California’s laws on individual liability for unauthorized charges on a lost or stolen credit and debit cards mirror the federal laws on the issue. Federal laws cap individual liability on for unauthorized use of one’s credit card at $50, whereas one’s liability for unauthorized use of one’s debit/check card depends on how quickly the loss card is reported to the bank. If the debit/check card is reported loss prior to it being used without the owner’s permission, then the card issuer cannot hold the owner liable for any unauthorized purchases or transfers.
If an unauthorized use occurs before it is reported lost, then one’s liability depends on how fast the card is reported lost to the card issuer. The potential liability on unauthorized use of debit/check cards is limitless. Conclusion: This paper examined the differentiation between an individual’s liabilities for unauthorized charges on lost or stolen credit cards versus debit cards under California laws. Herein both federal and state laws were reviewed.
As state laws are often modeled after federal law, California is not exception and thus, a thorough review of both state and federal laws was necessary. Commencing with an examination of applicable federal laws, it was determined that federal laws differentiate between the unauthorized use of credit cards and debit cards. Such laws limit one’s liability to fifty dollars if one’s credit is stolen and used without permission. The FBCA does not allow credit issuers to hold owners responsible for any unauthorized charges that may occur on the credit after the card is reported stolen.
Unfortunately, if the credit card remains in the owner’s possession and only the credit card number is used, then the owner of the card is not afforded is protection and may be held responsible for any unauthorized purchases or transfers. Conversely, debit/check cards are treated differently. Under federal law, liability for any unauthorized use of a debit/check card depends on how quickly the credit issuer is notified of the card being lost.
The EFTA provides that if a debit/check card is reported missing prior to an unauthorized use, then a card issuer cannot hold the owner of the card responsible for any unauthorized charges or transfers. Should an unauthorized use occur before being reported lost, then one’s liability depends on how quickly the card is reported lost. Next the paper examined California laws on the question presented. Although many consumer articles focus on the question at hand, California laws are focused more on criminal and civil codes rather than liability on behalf of the victim.

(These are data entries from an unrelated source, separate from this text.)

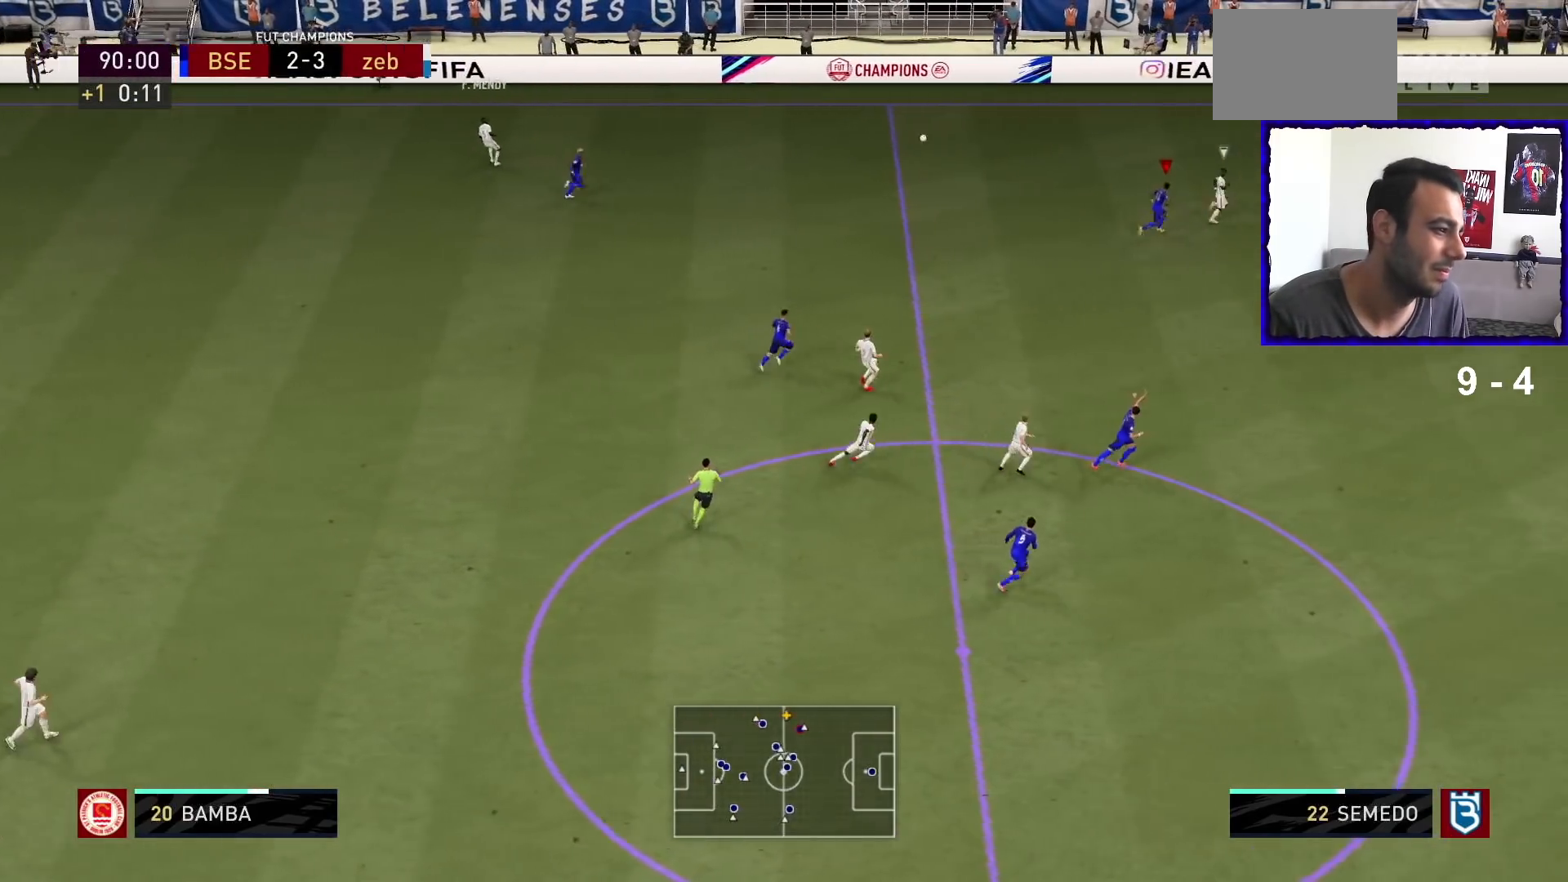
{"buttons": [], "left_stick": "right", "right_stick": "center", "events": []}
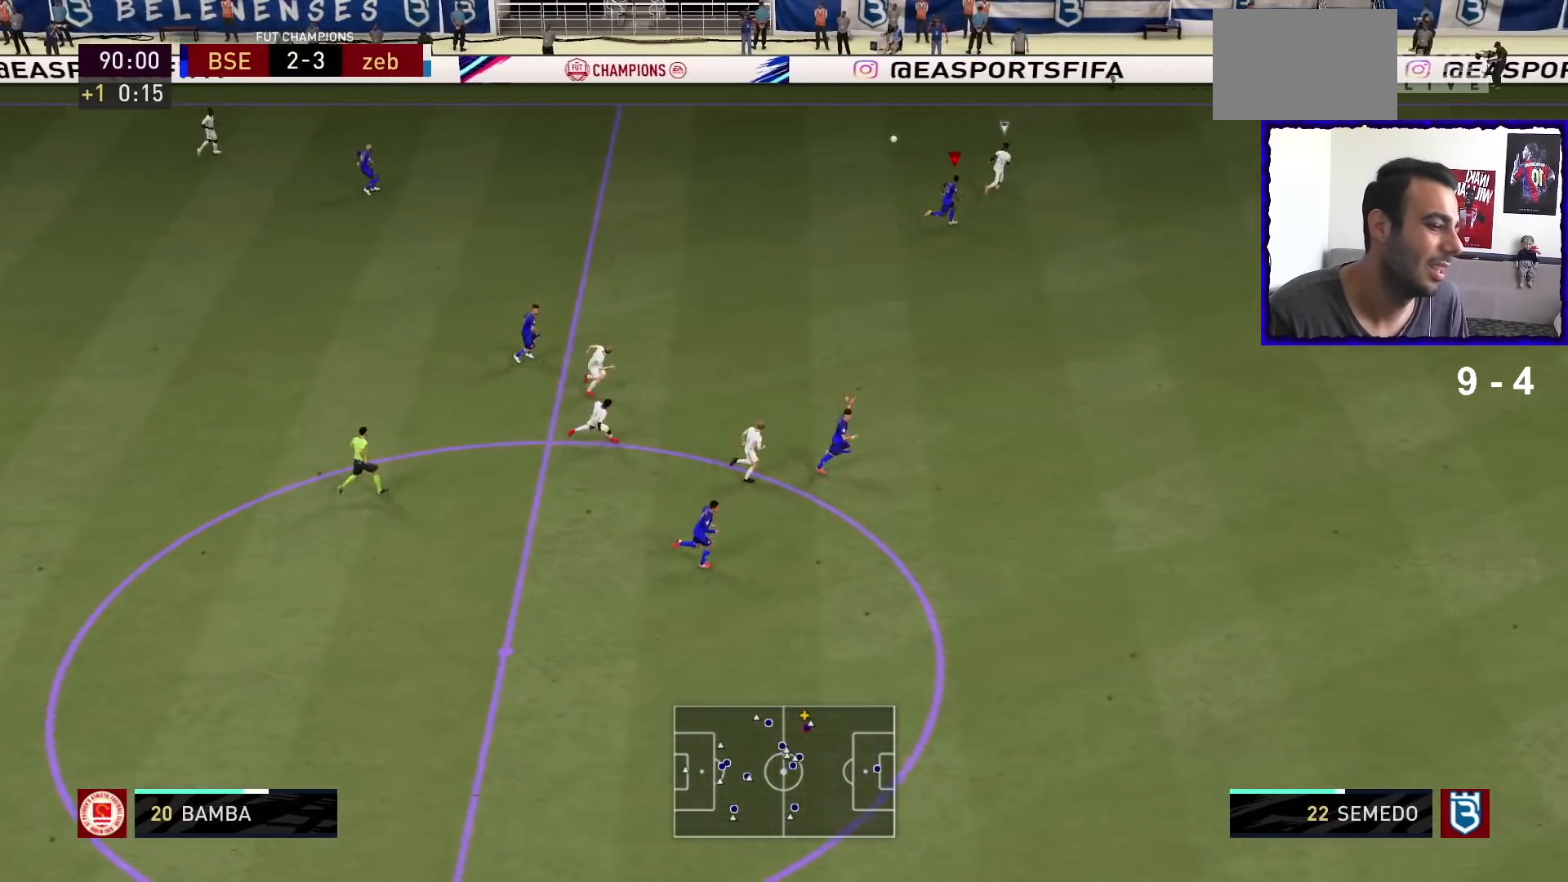
{"buttons": [], "left_stick": "right", "right_stick": "center", "events": []}
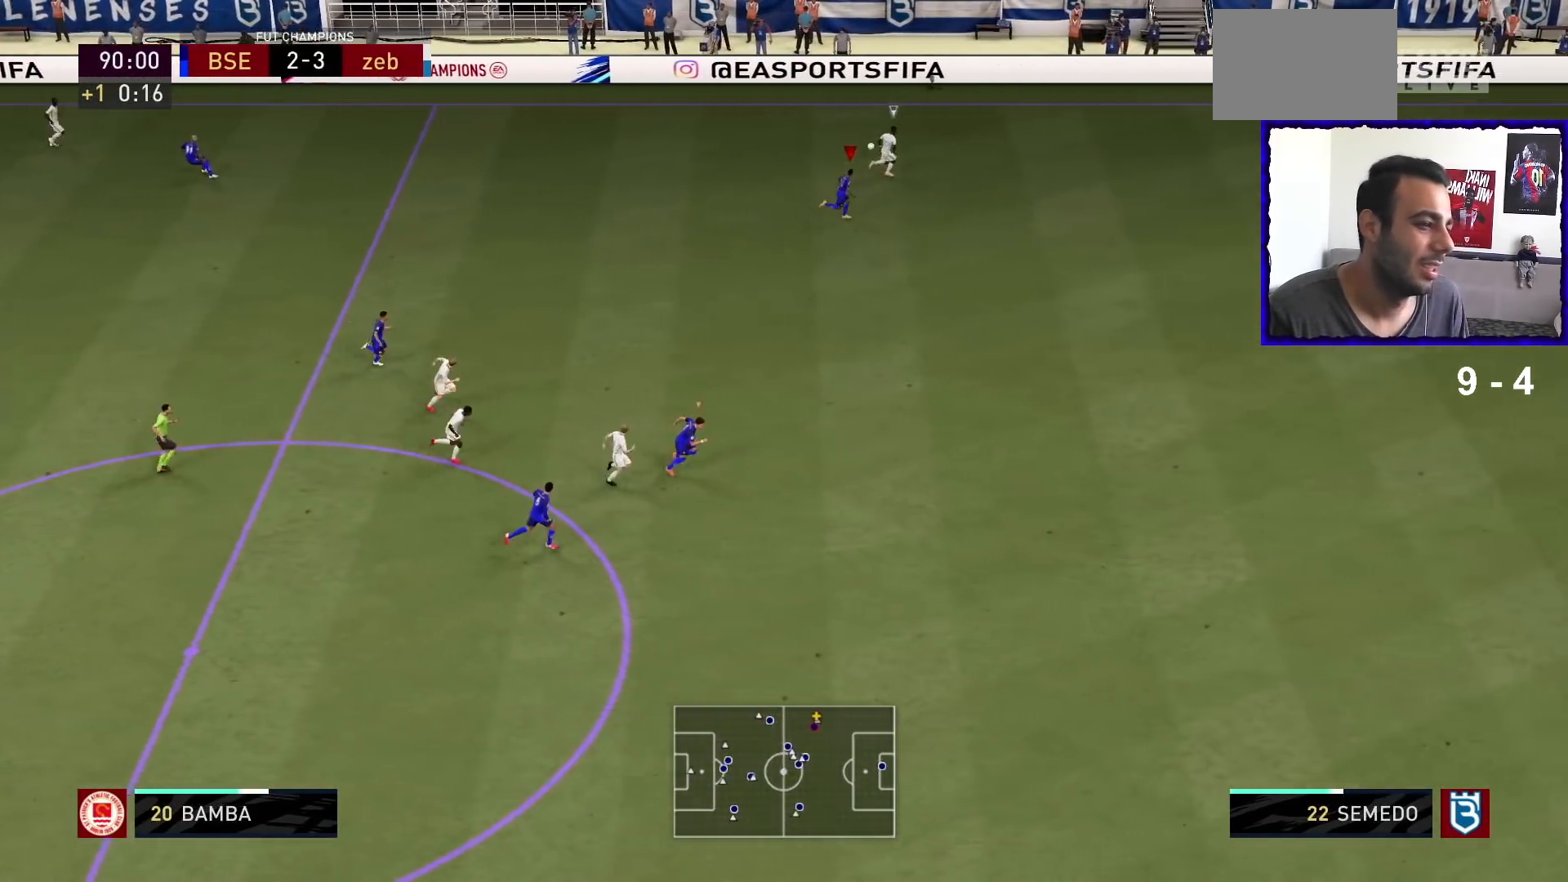
{"buttons": [], "left_stick": "right", "right_stick": "center", "events": []}
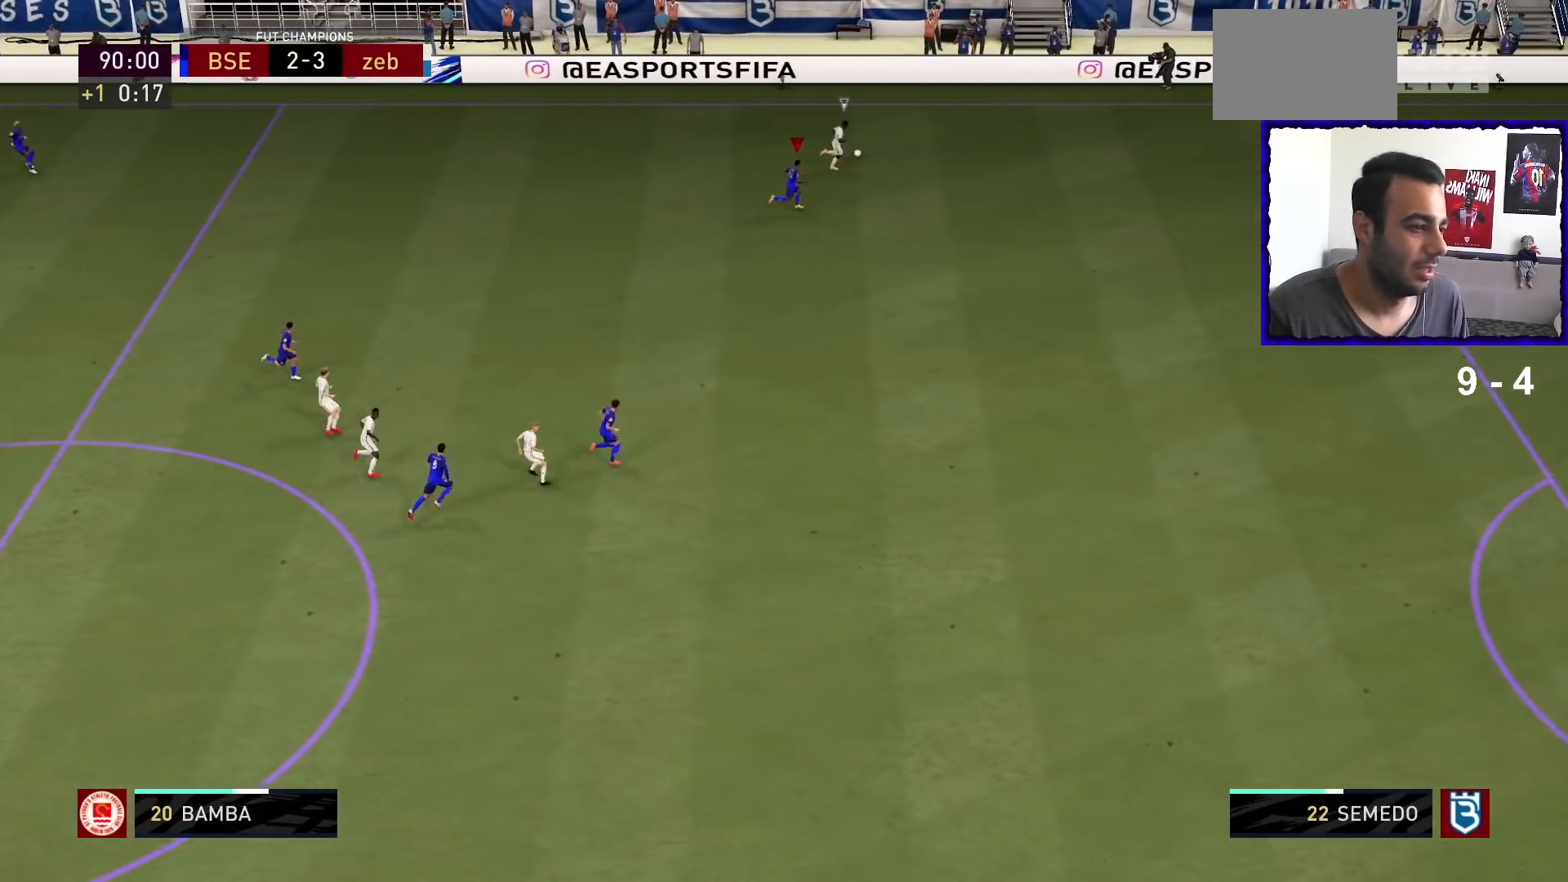
{"buttons": [], "left_stick": "right", "right_stick": "center", "events": []}
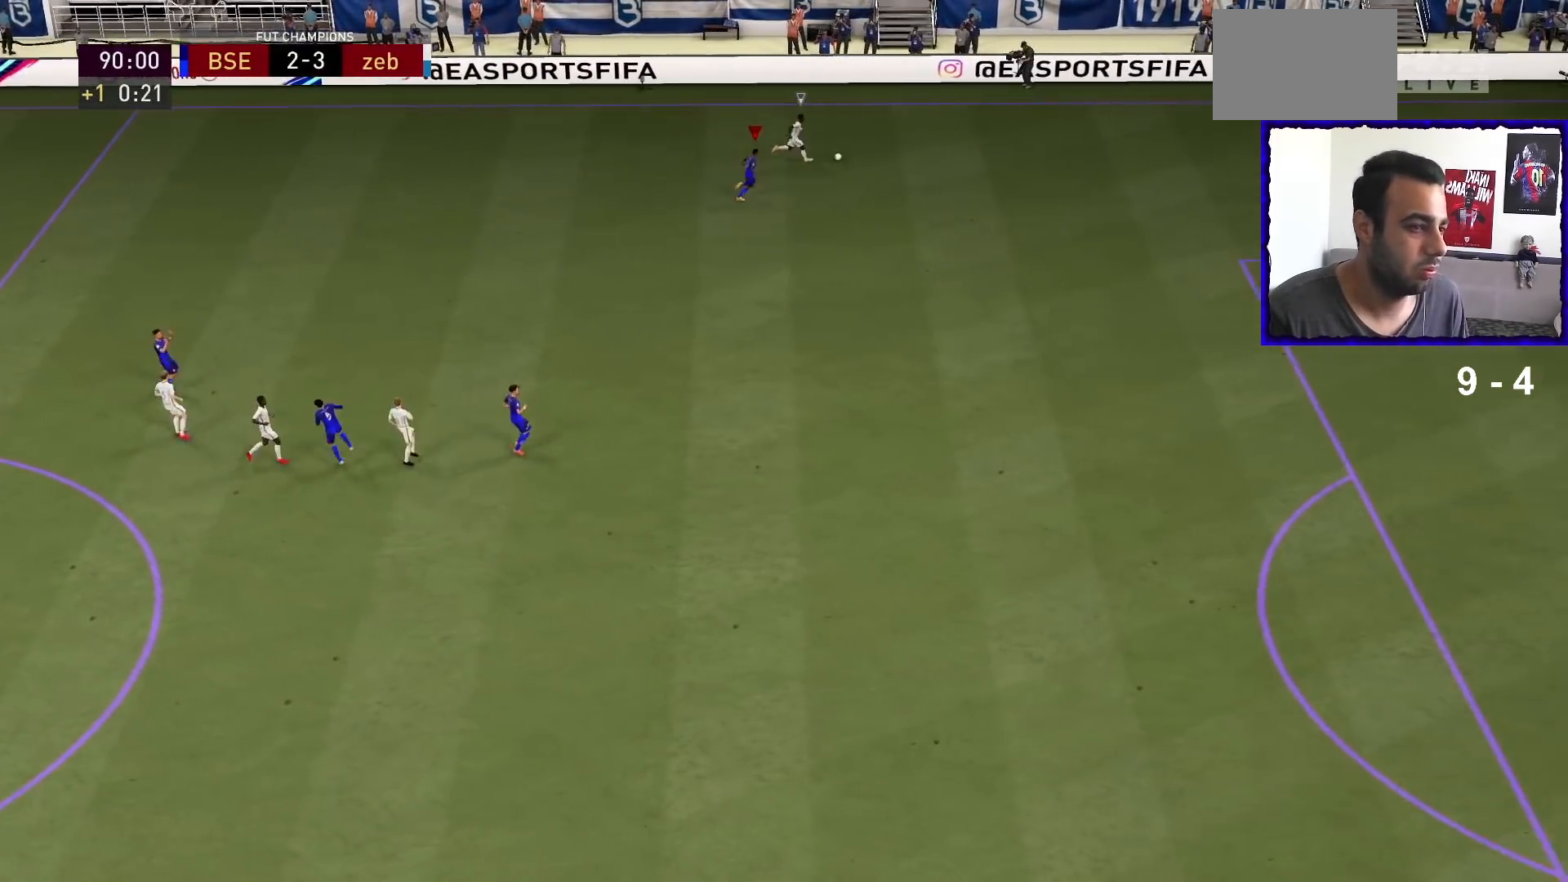
{"buttons": [], "left_stick": "center", "right_stick": "center", "events": [[100, "left_stick", "center"]]}
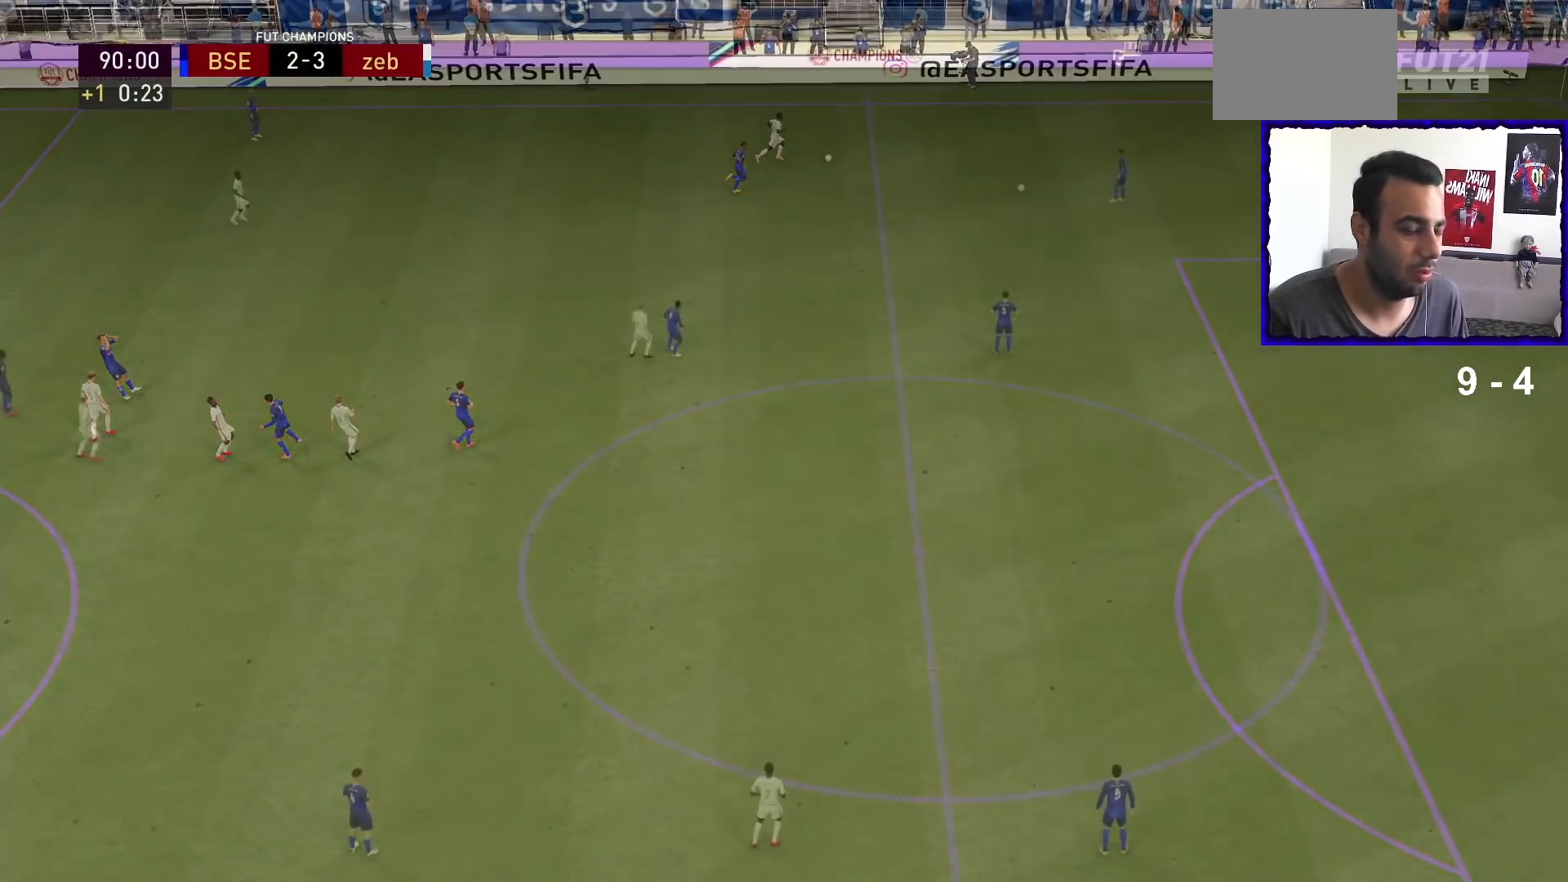
{"buttons": [], "left_stick": "up-left", "right_stick": "center", "events": [[133, "CROSS", "down"], [133, "left_stick", "up-left"], [167, "CROSS", "up"], [200, "CROSS", "down"], [300, "CROSS", "up"], [400, "CROSS", "down"], [467, "CROSS", "up"]]}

The statutes are more heavily geared towards determining credit card fraud as a felony and the penalties for committing such fraud. California laws consider credit card fraud to be a felony. Title 1. 3 of the California Statutes mirrors federal laws in that is caps an individual’s maximum liability for unauthorized use of one’s credit card at $50. California statues are silent as to individual liability with respect to debt/check cards, yet the legal trend seems to fall in line with the federal laws and differentiate between credit and debit cards in a similar manner.